Complete published strings quartets | The Art of Fugue
Richter Ensemble
77:35
Passacaille PAS1129

This CD offers a novel approach, interspersing Bach’s Art of Fugue with Webern’s string quartet movements. ‘You find everything in Bach: the development of cyclic forms, the conquest of the realm of tonality – the attempt of a summation of the highest order’, said Webern, and both composers recorded here display the exploration of the logic that canonic and fugal writing imposes.

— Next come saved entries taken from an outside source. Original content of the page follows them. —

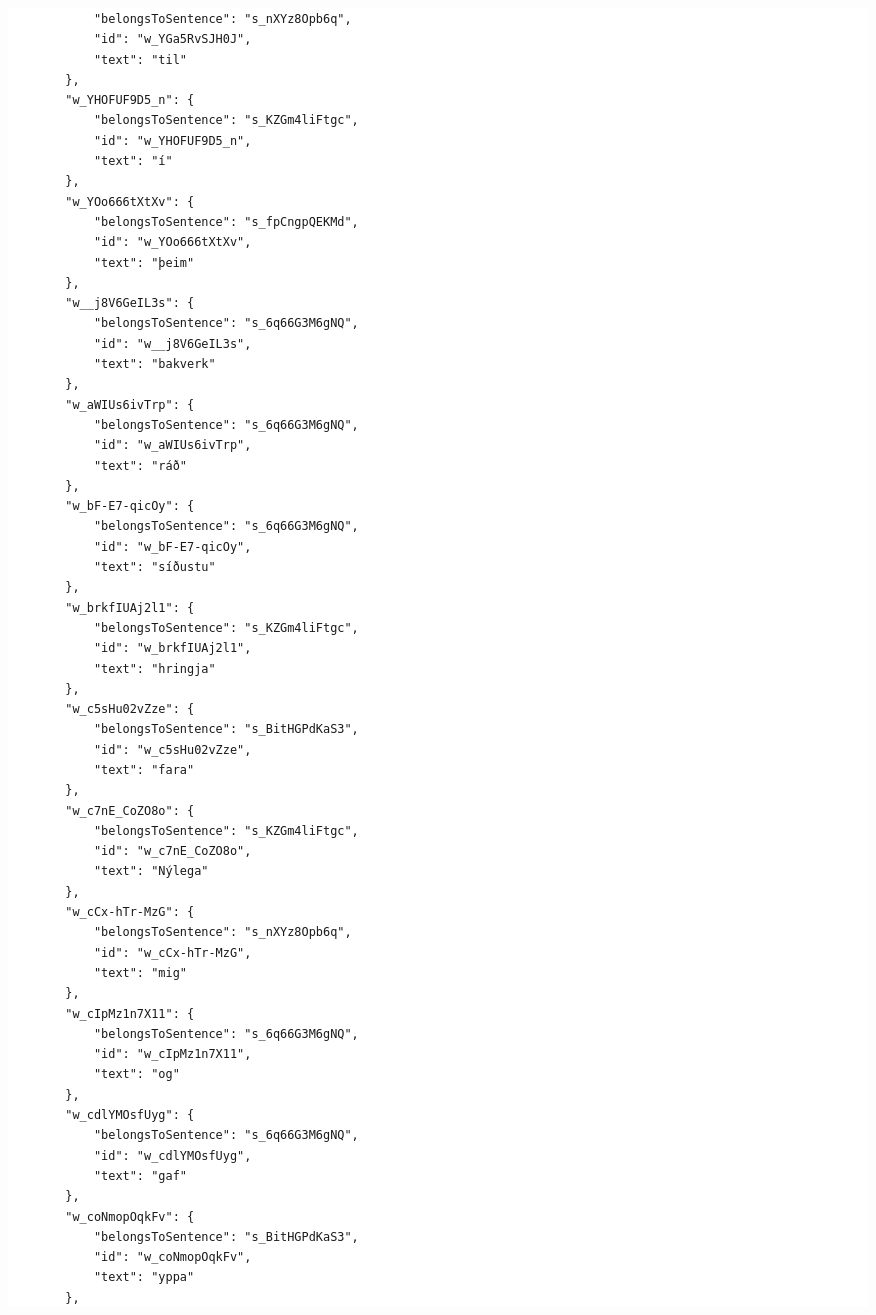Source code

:                 "belongsToSentence": "s_nXYz8Opb6q",
                "id": "w_YGa5RvSJH0J",
                "text": "til"
            },
            "w_YHOFUF9D5_n": {
                "belongsToSentence": "s_KZGm4liFtgc",
                "id": "w_YHOFUF9D5_n",
                "text": "í"
            },
            "w_YOo666tXtXv": {
                "belongsToSentence": "s_fpCngpQEKMd",
                "id": "w_YOo666tXtXv",
                "text": "þeim"
            },
            "w__j8V6GeIL3s": {
                "belongsToSentence": "s_6q66G3M6gNQ",
                "id": "w__j8V6GeIL3s",
                "text": "bakverk"
            },
            "w_aWIUs6ivTrp": {
                "belongsToSentence": "s_6q66G3M6gNQ",
                "id": "w_aWIUs6ivTrp",
                "text": "ráð"
            },
            "w_bF-E7-qicOy": {
                "belongsToSentence": "s_6q66G3M6gNQ",
                "id": "w_bF-E7-qicOy",
                "text": "síðustu"
            },
            "w_brkfIUAj2l1": {
                "belongsToSentence": "s_KZGm4liFtgc",
                "id": "w_brkfIUAj2l1",
                "text": "hringja"
            },
            "w_c5sHu02vZze": {
                "belongsToSentence": "s_BitHGPdKaS3",
                "id": "w_c5sHu02vZze",
                "text": "fara"
            },
            "w_c7nE_CoZO8o": {
                "belongsToSentence": "s_KZGm4liFtgc",
                "id": "w_c7nE_CoZO8o",
                "text": "Nýlega"
            },
            "w_cCx-hTr-MzG": {
                "belongsToSentence": "s_nXYz8Opb6q",
                "id": "w_cCx-hTr-MzG",
                "text": "mig"
            },
            "w_cIpMz1n7X11": {
                "belongsToSentence": "s_6q66G3M6gNQ",
                "id": "w_cIpMz1n7X11",
                "text": "og"
            },
            "w_cdlYMOsfUyg": {
                "belongsToSentence": "s_6q66G3M6gNQ",
                "id": "w_cdlYMOsfUyg",
                "text": "gaf"
            },
            "w_coNmopOqkFv": {
                "belongsToSentence": "s_BitHGPdKaS3",
                "id": "w_coNmopOqkFv",
                "text": "yppa"
            },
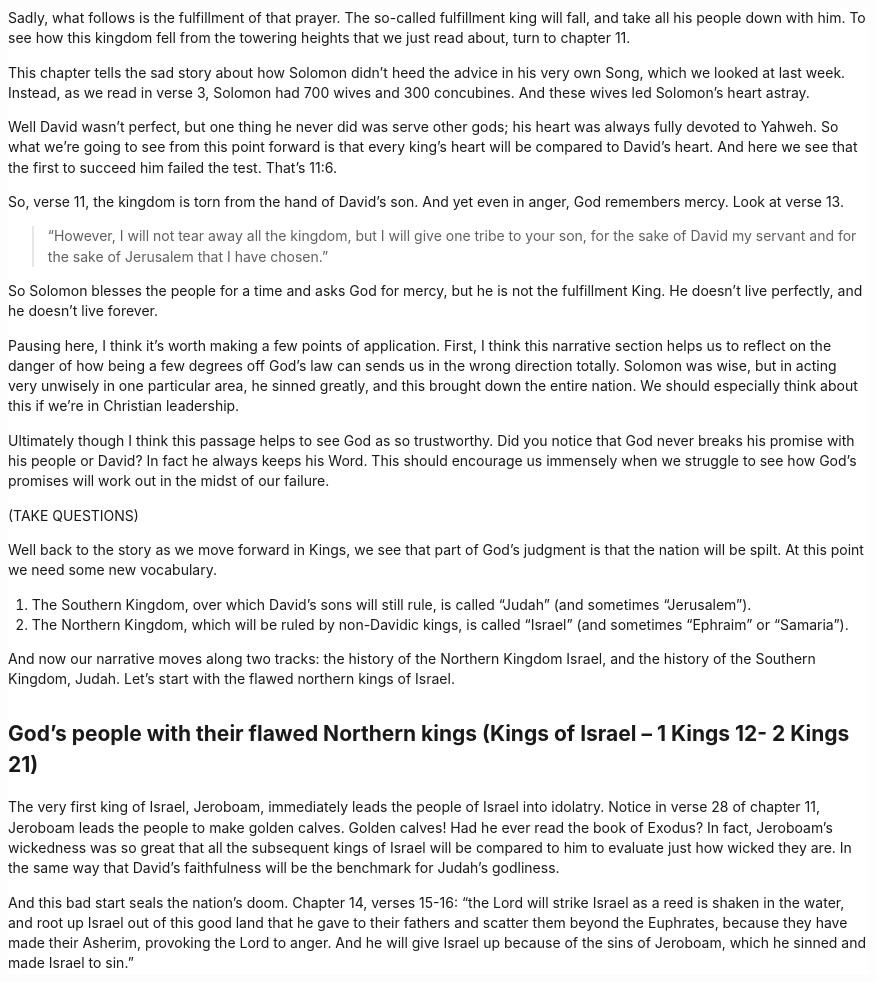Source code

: 
Sadly, what follows is the fulfillment of that prayer. The so-called fulfillment king will fall, and take all his people down with him. To see how this kingdom fell from the towering heights that we just read about, turn to chapter 11. 

This chapter tells the sad story about how Solomon didn’t heed the advice in his very own Song, which we looked at last week. Instead, as we read in verse 3, Solomon had 700 wives and 300 concubines. And these wives led Solomon’s heart astray.

Well David wasn’t perfect, but one thing he never did was serve other gods; his heart was always fully devoted to Yahweh. So what we’re going to see from this point forward is that every king’s heart will be compared to David’s heart. And here we see that the first to succeed him failed the test.  That’s 11:6.

So, verse 11, the kingdom is torn from the hand of David’s son.  And yet even in anger, God remembers mercy. Look at verse 13.

> “However, I will not tear away all the kingdom, but I will give one tribe to your son, for the sake of David my servant and for the sake of Jerusalem that I have chosen.”

So Solomon blesses the people for a time and asks God for mercy, but he is not the fulfillment King. He doesn’t live perfectly, and he doesn’t live forever.

Pausing here, I think it’s worth making a few points of application. First, I think this narrative section helps us to reflect on the danger of how being a few degrees off God’s law can sends us in the wrong direction totally. Solomon was wise, but in acting very unwisely in one particular area, he sinned greatly, and this brought down the entire nation. We should especially think about this if we’re in Christian leadership.

Ultimately though I think this passage helps to see God as so trustworthy. Did you notice that God never breaks his promise with his people or David? In fact he always keeps his Word. This should encourage us immensely when we struggle to see how God’s promises will work out in the midst of our failure.

(TAKE QUESTIONS)

Well back to the story as we move forward in Kings, we see that part of God’s judgment is that the nation will be spilt. At this point we need some new vocabulary.

1. The Southern Kingdom, over which David’s sons will still rule, is called “Judah” (and sometimes “Jerusalem”). 
2. The Northern Kingdom, which will be ruled by non-Davidic kings, is called “Israel” (and sometimes “Ephraim” or “Samaria”).

And now our narrative moves along two tracks: the history of the Northern Kingdom Israel, and the history of the Southern Kingdom, Judah. Let’s start with the flawed northern kings of Israel.

## God’s people with their flawed Northern kings (Kings of Israel – 1 Kings 12- 2 Kings 21)

The very first king of Israel, Jeroboam, immediately leads the people of Israel into idolatry. Notice in verse 28 of chapter 11, Jeroboam leads the people to make golden calves. Golden calves!  Had he ever read the book of Exodus? In fact, Jeroboam’s wickedness was so great that all the subsequent kings of Israel will be compared to him to evaluate just how wicked they are.  In the same way that David’s faithfulness will be the benchmark for Judah’s godliness.  

And this bad start seals the nation’s doom.  Chapter 14, verses 15-16: “the Lord will strike Israel as a reed is shaken in the water, and root up Israel out of this good land that he gave to their fathers and scatter them beyond the Euphrates, because they have made their Asherim, provoking the Lord to anger. And he will give Israel up because of the sins of Jeroboam, which he sinned and made Israel to sin.”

The Richter Ensemble are joined by Paolo Zuccheri (Violone) and James Johnstone (harpsichord) for the Bach, which they play at A=415Hz and recorded in France in 2019. The Webern is played at A=432Hz and was also recorded in France, but in 2021. The shift in pitch between the Bach and Webern is perceptible, but oddly, not disturbing to me; and the grouping of The Art of Fugue numbers into simple fugues (Contrapuncti I-IV), stretto fugues (Contrapuncti V-VII), double and triple fugues (Contrapuncti VIII-XI) and mirror fugues (Contrapuncti XII-XIII, and finally XIV at the end) allow for coherent groups of increasing complexity to mirror the chronological development of Webern’s Op. 5 (1909), the Six Bagatelles Op. 9 (1913) and the late Quartet Op. 28 (1937/8).

So not every possible piece from the later version of The Art of Fugue is included, and the liner notes make it clear that it is the juxtaposition of the very different composers that is at the heart of the CD’s purpose.

I found this refreshing, and illuminating – up to a point. I am no expert in Webern, and I do not have scores of much of his music. But the well-recorded dynamic range suggests that the players are masters of this highly nuanced music, and the effects produced in terms of glissandi, pizzicato and exceptionally well-tuned intervals. For the Bach, the ensemble grows in grip and power when joined by the violone and harpsichord.

An oblique observation: most of the performances of The Art of Fugue opt for the clarity of one-to-a-part scoring as must have been standard in viol consort playing (and singing) until the second quarter of the 18th century at least. While it is most likely that Bach – if he ever thought of a live performance of the material we know as The Art of Fugue – would have used a keyboard for preference, this performance quarrying material that reflects most nearly the intellectual and disciplined focus of the composer’s life and work and the transmission of that legacy to the 20th century certainly has its place in that towering edifice of polyphonic complexity.